STEP ONE: Legalize weed.

Step two: Profit!

It's not quite that simple, but one of the most successful arguments in favor of legalizing marijuana is that doing so will give a significant boost to states' coffers. When Coloradans voted to legalize marijuana, there was a feel-good element baked into the small print: The measure dictated that the first $40 million the state made from excise taxes on recreational marijuana would go to building public schools. Just like Wu-Tang, buying weed is for the children.

Once we get past the future ideal of the Schools That Weed Built (official school names TBD by Colorado Department of Education), it's unknown how much cash will end up going to the only two states (so far) to legalize and tax recreational marijuana. While Colorado's retail dispensaries have been open since January, the state only has budget numbers from January and February—in other words, it's just too early to tell. And it's way too early to tell for Washington, where retail stores won't open until June.

But both states are bullish on the revenue possibilities—seeing the potential for windfalls that could, as the New York Times noted in February, "reshape government bottom lines." In February, the budget office of Colorado Governor John Hickenlooper predicted that in the state's next fiscal year, it would receive almost $134 million in taxes and fees from recreational and medicinal marijuana. In Washington, the Economic and Revenue Forecast Council has said it expects the state to rake in almost $190 million between 2015 and 2019.

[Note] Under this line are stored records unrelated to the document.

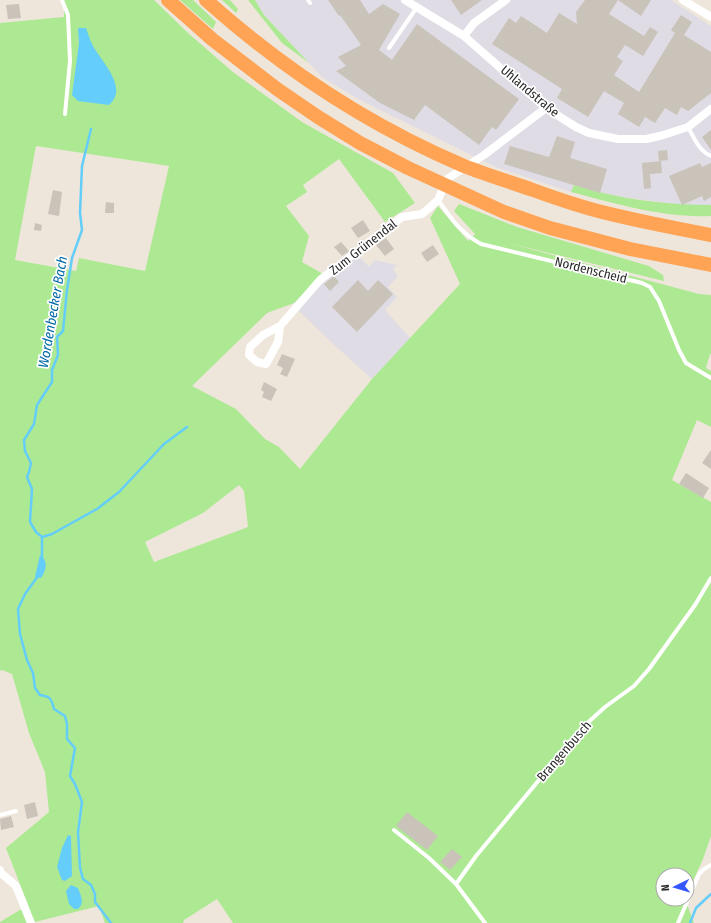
<svg xmlns="http://www.w3.org/2000/svg" width="711" height="923" viewBox="0 0 711 923" font-family="'Fira Sans Condensed',sans-serif">
	<style>
		.industrial { fill: #dfdce5 }
		.green { fill: #ade992; fill-rule: evenodd }
		.water { fill: #64cdf9 }
		.lines { fill: none; stroke-linecap: round; stroke-linejoin: round }
		.stream { stroke: #64cdf9; stroke-width: 2.5 }
		.building { fill: #c9c3ba }
		.service { stroke: #fff; stroke-width: 4 }
		.minor { stroke: #fff; stroke-width: 8 }
		.motorway { stroke: #ffa354; stroke-width: 14 }
		.labels { text-anchor: middle; dominant-baseline: central; stroke-width: 3.5; stroke-linejoin: round; paint-order: stroke }
		.street-label { font-size: 13px; fill: #2a2a2a; stroke: #fff }
		.water-label { font-size: 14px; font-style: italic; fill: #0169a7; stroke: #fff }
	</style>
	<rect width="100%" height="100%" fill="#eee6db"/>
	<path class="industrial" d="M255,0H671L711,26V205H682L607,195L574,185L571,192L496,167L475,157L356,98L322,77L264,15Z
		M352,249L369,267L375,260L397,265L393,269L398,276L388,287L397,297L385,310L411,339L372,379L332,343L298,310L294,303L323,274Z"/>
	<path class="green" d="M64,0H154L188,33L233,72L302,122L393,173L415,203L385,222L339,159L303,185L307,192L286,206L309,236L302,262L323,274L294,303L267,313L192,386L236,409L265,439L279,447L300,469L372,379L460,284L430,218L438,206L468,241L475,234L454,211L459,204L517,227L649,266L663,275L664,281L508,243L699,294L711,295V354H710L706,368L711,371V427L697,420L672,480L711,502V836L703,859L687,894V875H663V899H685L694,923H233L217,899L184,920L183,923H105L99,906L31,923H0V922L28,905L6,848L49,812L45,772L29,733L12,674L2,670L0,671V23L64,17ZM36,146L169,166L145,271L79,258L76,271L15,260ZM239,485L244,491L248,527L154,562L145,542L203,513Z
		M180,0H193L216,22L213,29Z
		M222,0H230L238,9L236,13Z
		M248,0H255L264,15L309,63L282,43Z
		M574,185C618,199 665,205 711,205V216C663,218 617,204 571,192Z"/>
	<path class="water" d="M78,28H86C88,34 90,40 93,46C102,62 129,88 109,105L78,101L72,95L79,43Z
		M40,555C49,561 46,571 41,578L35,577Z
		M68,835L71,836L72,876L65,881L62,880L57,867L62,848Z
		M71,885L78,888C81,896 85,903 78,909H74L69,904L66,891Z"/>
	<g class="lines">
		<path class="stream" d="M42,537L52,534L97,509L119,492L164,444L187,427
			M42,559V537L36,532L30,522L32,489L27,477L29,472L31,463L25,451L24,440L34,424L37,405L52,382V370L58,355L57,337L63,331L67,290L72,258L82,230L80,213L82,166L91,129
			M38,576L25,594L18,609L20,634L27,660L33,673L35,688L40,695C52,697 51,699 54,709L65,716L67,724V739L75,748L70,776L75,784L82,802L78,832L80,868L83,879L91,885L95,894V902L111,923
			M690,923L696,908L711,894"/>
	</g>
	<path class="building" d="M328,0H360L369,14L383,4L400,14L379,50L392,60L417,24L519,99L496,130L492,127L479,145L425,105L414,120L380,103L336,71L346,66L338,57L361,45L340,15L339,16Z
		M451,0H482L461,15Z
		M585,0H651L641,16L618,0L609,14L644,36L650,27L658,32L643,56L625,45L617,57L623,61L614,75L639,92L675,33L671,30L681,15L692,22L684,35L711,52V93L688,111L681,107L677,115L665,108L655,123L645,117L639,127L618,114L624,103L604,91L588,117L557,98L562,89L492,44L509,18L516,23L521,16L547,33L559,13L577,24L576,12Z
		M19,4L21,18L8,19L6,5Z
		M711,130V150L702,137Z
		M557,136L575,142L570,158L607,169L600,193L504,164L510,146L549,157Z
		M667,150L668,160L659,161L658,151Z
		M661,161L662,173L650,174L651,188L644,189L642,163Z
		M700,163L702,167L711,163V197L704,201L702,196L682,205L669,176Z
		M53,190L62,192L59,216L48,214Z
		M106,202L114,203V213H105Z
		M363,220L370,231L358,238L351,228Z
		M35,223L42,225L41,231L34,230Z
		M386,238L394,249L385,256L376,245Z
		M341,242L349,251L342,256L334,247Z
		M433,245L439,254L427,262L421,253Z
		M334,276L339,282L330,291L324,284Z
		M358,280L368,291L378,280L393,294L357,332L332,307Z
		M282,354L295,359L287,377L280,374L283,368L277,365Z
		M264,382L277,389L271,401L262,397L264,392L261,390Z
		M711,450V469L702,463Z
		M686,473L709,488L703,498L679,484Z
		M35,802L38,816L27,819L24,805Z
		M407,812L438,836L427,850L396,826Z
		M11,816L14,827L1,830L0,819Z
		M452,849L462,857L450,870L440,862Z"/>
	<g class="lines">
		<path class="service" d="M62,0L68,15L70,61L65,114
			M308,0L310,3
			M389,48L417,7
			M688,127C694,138 699,151 711,156
			M438,200C452,219 459,232 481,244L642,283L650,287L659,301L679,350L686,363L711,378
			M0,815L16,811
			M394,830L429,858L456,884L485,923
			M456,884L476,856L583,727L605,707L634,686L649,669L695,605L711,578
			M678,923L699,874L704,869L711,865"/>
		<path class="minor" d="M405,0L464,36L546,108L576,127L589,133L618,139H646L660,136L688,127L711,109
			M683,0L711,17
			M464,36L474,23L506,0
			M280,326L263,335L250,347L249,355L257,362L266,364L278,342L280,326L320,280L402,217L422,214L428,209L438,200L447,179L484,155L546,108
			M0,870L1,873L16,886L31,923"/>
		<path class="motorway" d="M168,0L213,40L277,89L318,117L360,143L408,168L504,212L550,228L630,249L711,265
			M206,0C282,68 370,126 464,166C487,175 510,182 533,190C555,198 578,206 602,212C638,221 674,228 711,235"/>
	</g>
	<g class="labels">
		<g class="street-label">
			<text transform="translate(530 91) rotate(40)">Uhlandstraße</text>
			<text transform="translate(363 247) rotate(-38)">Zum Grünendal</text>
			<text transform="translate(591 270) rotate(14)">Nordenscheid</text>
			<text transform="translate(564 751) rotate(-49)">Brangenbusch</text>
		</g>
		<g class="water-label">
			<text transform="translate(53 312) rotate(-80)">Wordenbecker Bach</text>
		</g>
	</g>
	<g transform="translate(675 887) rotate(265)"><circle r="19" fill="#ffffff" stroke="#aaaaaa"/>
	<path d="M0-3L7 15L0 10L-7 15Z" fill="#3656ff"/>
	<text y="-6" font-size="11" font-weight="bold" text-anchor="middle" fill="#2a2a2a">N</text>
	</g>
</svg>
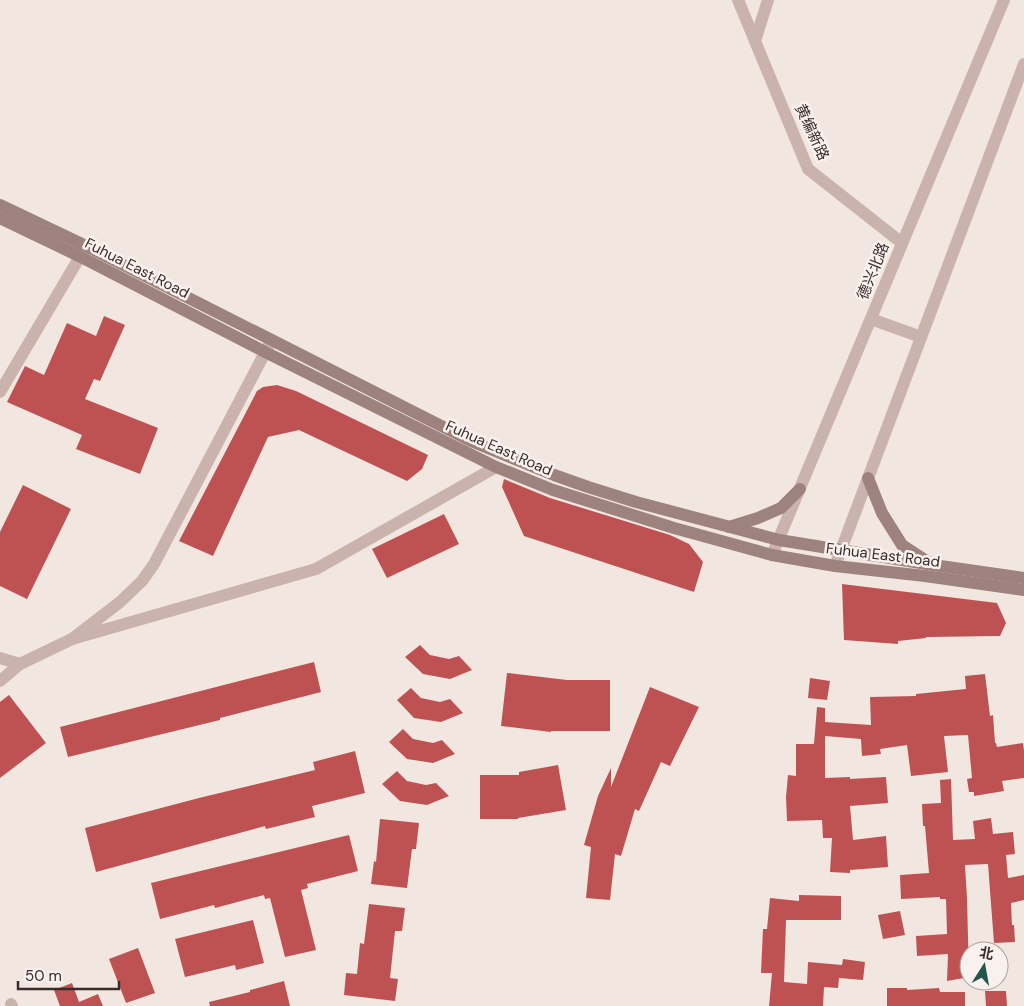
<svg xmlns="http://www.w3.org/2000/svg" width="1024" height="1006" viewBox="0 0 1024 1006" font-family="'DM Sans','Noto Sans SC',sans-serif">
<rect width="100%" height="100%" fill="#f2e6e1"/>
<g fill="#be5252">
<polygon points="104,316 125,325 100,381 94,379 85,399 158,428 140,474 76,449 82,435 7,402 25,366 44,375 67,323 96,336"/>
<polygon points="277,385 296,391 428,455 422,469 407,481 299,430 268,437 213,556 179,541 257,391 263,387"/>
<polygon points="504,479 550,498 670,535 689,544 703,562 694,592 524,536 502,487"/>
<polygon points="23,485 71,509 27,599 0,586 0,532"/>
<polygon points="444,514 459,544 387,578 372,549"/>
<polygon points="842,584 997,603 1006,623 1000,636 926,637 926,638 898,641 898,644 844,640"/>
<polygon points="420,645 430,655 449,659 459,656 472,670 450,679 423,674 405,657"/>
<polygon points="314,662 321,692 220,718 220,720 68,757 60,727"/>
<polygon points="507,673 567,680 610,680 610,731 551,731 551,732 501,726"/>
<polygon points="985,674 990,716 993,715 995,743 996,743 997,747 1023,743 1024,751 1024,778 1002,781 1004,791 974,796 974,792 969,792 967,779 972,778 968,735 944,736 948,772 911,776 907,745 880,749 881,754 862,756 861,739 825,736 825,778 850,777 850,779 886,777 888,803 850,806 853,840 886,836 888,867 850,870 850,873 830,872 832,838 823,838 822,820 787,821 786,797 788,775 796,776 796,744 814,744 817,707 825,708 825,722 871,725 870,697 916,696 916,694 966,689 965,676"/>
<polygon points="810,678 830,681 827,700 808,698"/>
<polygon points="650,687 699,707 670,766 661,762 639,811 635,809 621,856 615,854 610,900 586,898 591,847 584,845 598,796 611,768 611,787"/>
<polygon points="411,688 421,698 440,702 450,699 463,713 441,722 414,718 397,700"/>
<polygon points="9,695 46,743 0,778 0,702"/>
<polygon points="403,729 413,739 433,743 442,740 455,754 433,763 407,759 389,742"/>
<polygon points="355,751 365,793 312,806 315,817 266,829 265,826 96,872 85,828 199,798 315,770 313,762"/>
<polygon points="558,765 566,810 518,818 518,819 480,819 480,775 519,775 519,772"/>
<polygon points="397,771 407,781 426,785 436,783 449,796 427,805 400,801 382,784"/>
<polygon points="951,779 953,840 975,839 973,821 991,818 993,834 1013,832 1015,854 1006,855 1008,878 1024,875 1024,900 1011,903 1012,925 1014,925 1015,942 994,943 988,864 965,865 967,898 969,977 964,977 964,978 947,981 948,954 917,956 916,936 947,934 946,899 940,899 940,897 901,899 900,875 929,873 925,826 923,826 922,804 941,803 940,780"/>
<polygon points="380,819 419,823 416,849 412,849 407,888 371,884 374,861 376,862"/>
<polygon points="349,835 358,871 307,884 308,888 301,890 316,950 285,957 270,898 265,899 264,895 215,908 214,905 160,919 151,883"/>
<polygon points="799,895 841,896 841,920 786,920 784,982 807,984 808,962 842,965 843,959 865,962 863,980 839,978 838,988 824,987 823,1006 769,1006 772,973 761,973 763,929 767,929 770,898 799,901"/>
<polygon points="369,904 405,908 402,931 395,931 390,978 398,979 395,1001 344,995 346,973 357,974 360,943 364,944"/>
<polygon points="900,911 905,935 883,939 878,915"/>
<polygon points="253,920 264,963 236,970 235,965 185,977 175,939"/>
<polygon points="138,948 155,993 126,1003 109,959"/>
<polygon points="284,981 290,1006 210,1006 209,1002 250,992 250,990"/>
<polygon points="72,983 79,1002 98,994 103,1006 60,1006 54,990"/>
<polygon points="887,988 907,988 907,990 939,988 940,992 965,992 965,1006 887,1006"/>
<polygon points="985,991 1006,991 1007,1006 986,1006"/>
</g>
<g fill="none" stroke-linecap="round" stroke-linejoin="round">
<g stroke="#cab3ad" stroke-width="12">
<polyline points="738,0 808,169 902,243"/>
<polyline points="755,41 768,0"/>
<polyline points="72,639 316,569 496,467"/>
<polyline points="11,1004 12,1006"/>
</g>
<g stroke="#cab3ad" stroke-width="12">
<polyline points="871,319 921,337"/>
<polyline points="0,392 85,248"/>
<polyline points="772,555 1004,0"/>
<polyline points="835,566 1024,64"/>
<polyline points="0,658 20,664"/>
<polyline points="0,681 20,664 72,639 120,602 142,581 154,564 270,343"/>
</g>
<g stroke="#9d827e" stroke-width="12">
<polyline points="0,205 86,246 471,441 554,475 588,487 636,502 779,540 933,565 1024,578"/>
<polyline points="0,218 79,256 265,352 496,467 553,490 674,528 772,555 835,566 925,576 1024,590"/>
<polyline points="868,478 882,513 902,545 928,562"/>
<polyline points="729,527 758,518 781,508 800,489"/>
</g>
</g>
<g text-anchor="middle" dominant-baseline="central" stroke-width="5" stroke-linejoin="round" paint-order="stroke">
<g font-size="15" fill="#382c2b" stroke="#f9f1ed">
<text transform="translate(812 132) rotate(65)">黄编新路</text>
<text transform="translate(137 268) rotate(27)">Fuhua East Road</text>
<text transform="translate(873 271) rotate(-68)">德兴北路</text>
<text transform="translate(499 448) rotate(24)">Fuhua East Road</text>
<text transform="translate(883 555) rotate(7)">Fuhua East Road</text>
</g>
</g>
<g transform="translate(984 966) rotate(11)"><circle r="24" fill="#f9f1ed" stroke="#aca29f"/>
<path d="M0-4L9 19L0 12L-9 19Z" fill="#23574e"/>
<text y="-8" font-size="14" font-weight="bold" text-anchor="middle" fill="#382c2b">北</text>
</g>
<path d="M18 981v8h101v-8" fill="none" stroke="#382c2b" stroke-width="2.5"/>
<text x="25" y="981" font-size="15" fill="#382c2b" stroke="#f9f1ed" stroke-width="4" paint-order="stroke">50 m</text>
</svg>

Some of that money's from fees levied at retailers and growers—but the biggest chunk is from taxes. (Sorry, libertarians—but hey, at least now you've got something else to be annoying about!) Both Colorado and Washington have excise taxes for recreational marijuana; like the taxes for gasoline, cigarettes, cell phone plans, and alcohol, the tax is paid by the merchant, which then passes the price on to the consumer. In Colorado, a 15 percent excise tax on marijuana, when combined with the state's 2.9 percent sales tax and 10 percent sales tax specific to recreational marijuana means those legally buying weed in the state will be giving about 30 percent of what they spend to taxes.

Washington, meanwhile, is planning a 25 percent excise tax for each marijuana and marijuana-infused product sale, and sales of marijuana will also be subject to the state's usual sales tax of about nine percent on average.

Tellingly, neither Washington nor Colorado are relying on any of these funds just yet—like almost everything else that comes with legalizing marijuana, there are a lot of unknowns. Those range from how many people will end up legally buying and smoking weed (in Colorado, those numbers started lower than expected, but appear to be growing), to how much it will end up costing states to oversee marijuana sales and taxation, thus offsetting hoped-for revenues.

Even so, people already have an eye on where newfound tax revenue might go—even in Oregon. Of the three marijuana legalization initiatives that might land on Oregon's ballot [see "Choices, Choices," this issue ], two specify the recipients of the revenues collected from marijuana taxes and fees. The initiative from New Approach Oregon (the Control, Regulation, and Taxation of Marijuana and Industrial Hemp Act of 2014) singles out a few big financial beneficiaries, chiefly Oregon's Common School Fund, Mental Health Alcoholism and Drug Services Account, and State Police Account (enjoy your drug money, cops!). Paul Stanford's Oregon Cannabis Tax Act of 2014 has a broader outlook, with the vast majority of revenue simply going to "the state's general fund to finance state programs."

One, if not all three, of those initiatives will almost certainly be on the ballot in November—and one, if not all three, will almost certainly pass. And once it's legal to buy and smoke marijuana in Oregon, the state will find itself in the same position as Washington and Colorado: trying to figure out the complicated finances of getting high. No matter how it works out, the state will end up with a revenue stream that it doesn't have now. Given that Oregon is often strapped for cash—but has more than its fair share of potheads—that's not a bad place to be.